Elizabeth Fry championed prison reform. In the 18th century, men, women and children were crammed into prisons together. They were dirty, dangerous places. Fry visited jails to distribute clothes and organise help for women and children. She set up schooling for child prisoners and arranged work for the women, such as sewing and knitting, which gave them something to do and a way to earn money for extra food. She campaigned for men and women to be separated and for inmates to be classified so that hardened criminals did not mix with prisoners jailed for minor offences.
Reformers like Rowntree, Fry, Wilberforce and many others were motivated by their strong Christian faith and love of Jesus Christ to change the world around them for the better.
Like Fry, Joseph Rowntree in York and the Cadbury family in Birmingham were Quakers. They were successful businessmen producing chocolate. They were also social pioneers who transformed the lives of their employees. The Cadburys’ work included: providing affordable, decent housing for their workforce; providing education classes for staff; organising work outings; building homes for pensioners and public swimming pools, and building sports facilities for staff. Rowntree was also driven to improve the lives of his workers. His factory provided staff with dinners and had a library. He employed a company doctor and dentist and founded works clubs and societies. Like the Cadburys, he also designed decent housing for staff.

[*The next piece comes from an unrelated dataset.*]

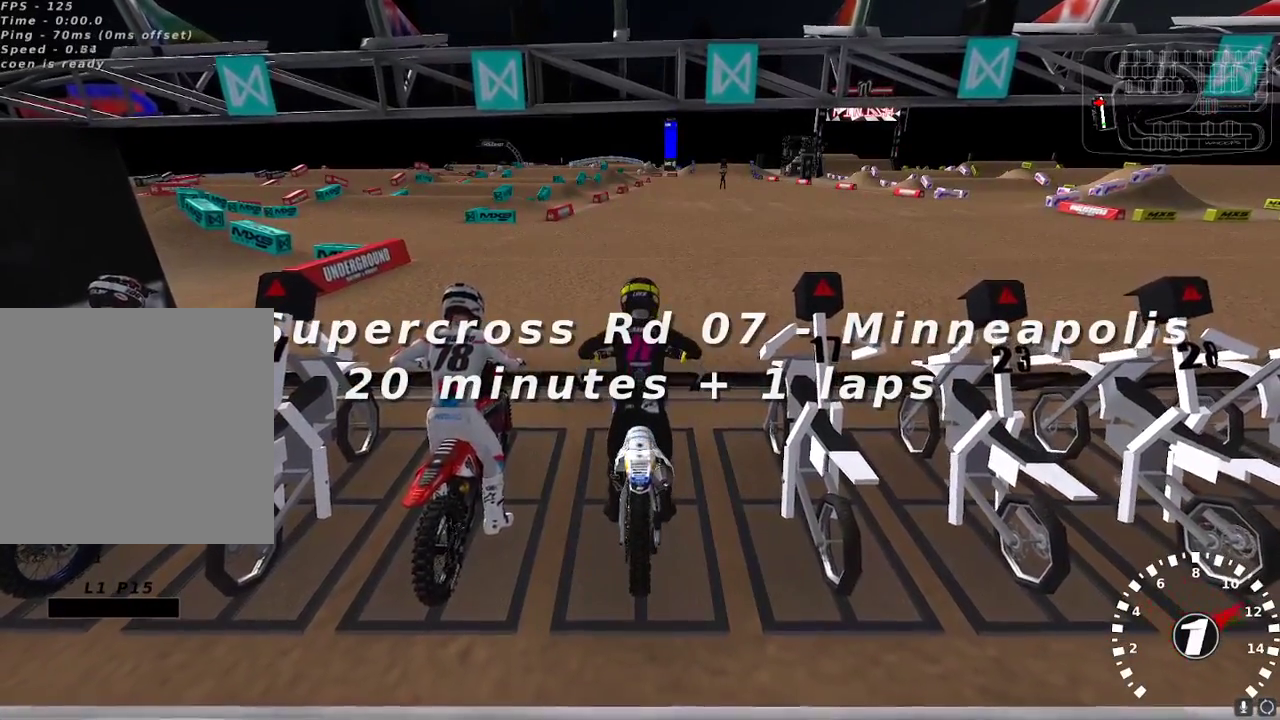
{"buttons": ["A", "L1", "R2"], "left_stick": "center", "right_stick": "center", "events": [[33, "L1", "down"], [167, "L1", "up"], [250, "L1", "down"], [350, "L1", "up"], [417, "A", "down"], [450, "L1", "down"]]}
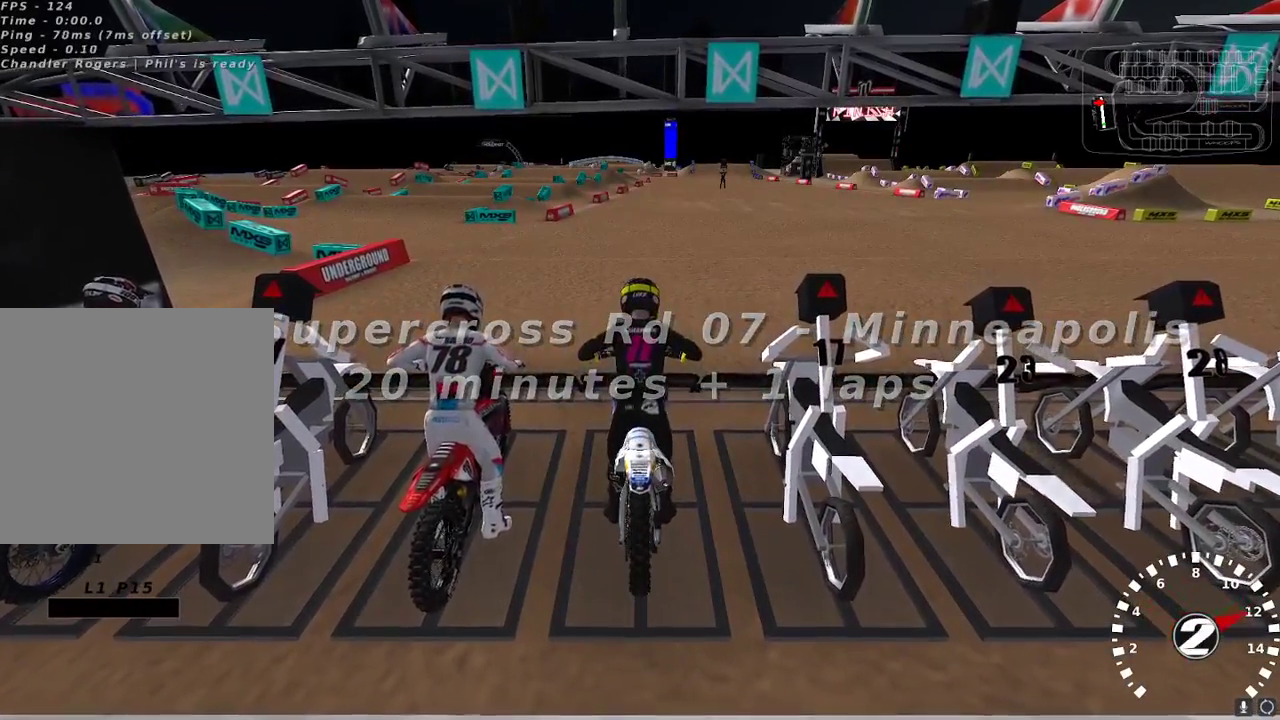
{"buttons": ["L1", "R2"], "left_stick": "center", "right_stick": "center", "events": [[17, "A", "up"], [67, "L1", "up"], [150, "L1", "down"]]}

Reformers like Rowntree, Fry, Wilberforce and many others were motivated by their strong Christian faith and love of Jesus Christ to change the world around them for the better.
The Church’s failings
It should be acknowledged that the Church is not without faults: considerable harm has been done around the world in the name of religion over the centuries. The Church has not always got it right. That’s because the Church is made up of ordinary people and people make mistakes. No-one in the Church is perfect. Some highly-respected figures have done some terrible things. For example, John Newton is best known as the 18th century composer of the famous hymn, ‘Amazing Grace’, and as a campaigner for the abolition of slavery. But he had been a slave trader himself for years before concluding that it was cruel, evil and had to be stopped.